= Levi ibn al-Tabban =

12th-century Jewish grammarian and poet

Levi ben Jacob ibn al-Tabban (לוי בן יעקב אבן אלתבאן), also known with the Arabic surname Abu l'Fihm, was a Jewish grammarian and poet who lived at Zaragoza in the beginning of the twelfth century.

He was the friend and elder contemporary of Judah Halevi, who styled al-Tabban "King of Song." He is also alluded to by Abraham ibn Ezra in the preface to "Moznayim."

==Works==
He was the author of a grammatical work in Arabic, called "Miftaḥ" (The Key), of which only the title has been preserved.

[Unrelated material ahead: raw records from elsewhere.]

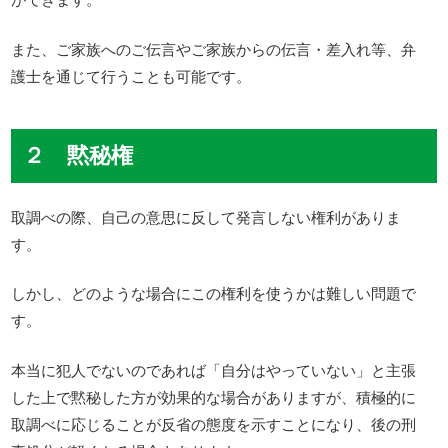
また、ご家族へのご伝言やご家族からの伝言・差入れ等、弁
護士を通じて行うことも可能です。
２ 黙秘権
取調べの際、自己の意思に反して発言しない権利がありま
す。
しかし、どのような場合にこの権利を使うかは難しい問題で
す。
本当に犯人でないのであれば「自分はやっていない」と主張
した上で黙秘した方が効果的な場合がありますが、積極的に
取調べに応じることが反省の態度を示すことになり、後の刑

Of his liturgic poems a number are extant in the festival liturgies of Tripoli, Avignon, and Algeria, and can usually be easily identified by his customary acrostic, לוי בן יעקב or אני לוי. The spirit of melancholy which pervades his penitential poem in the Tripoli prayer-book (page 63a), "To you, men, I call" (Hebrew: אליכם אישים אקרא), as well as the dirge-like recital of abuse and misery which it contains, shows the poem to have been produced in an age of persecution and tyranny practiced against the Jews. Others of his literary products, which are marked by distress and gloom, also point to such circumstances. The allusions in them are to the devastation of the province of Zaragoza carried on by the Christians under Alfonso VI, whose triumphant advance Yusuf ibn Tashfin was called from Africa to check.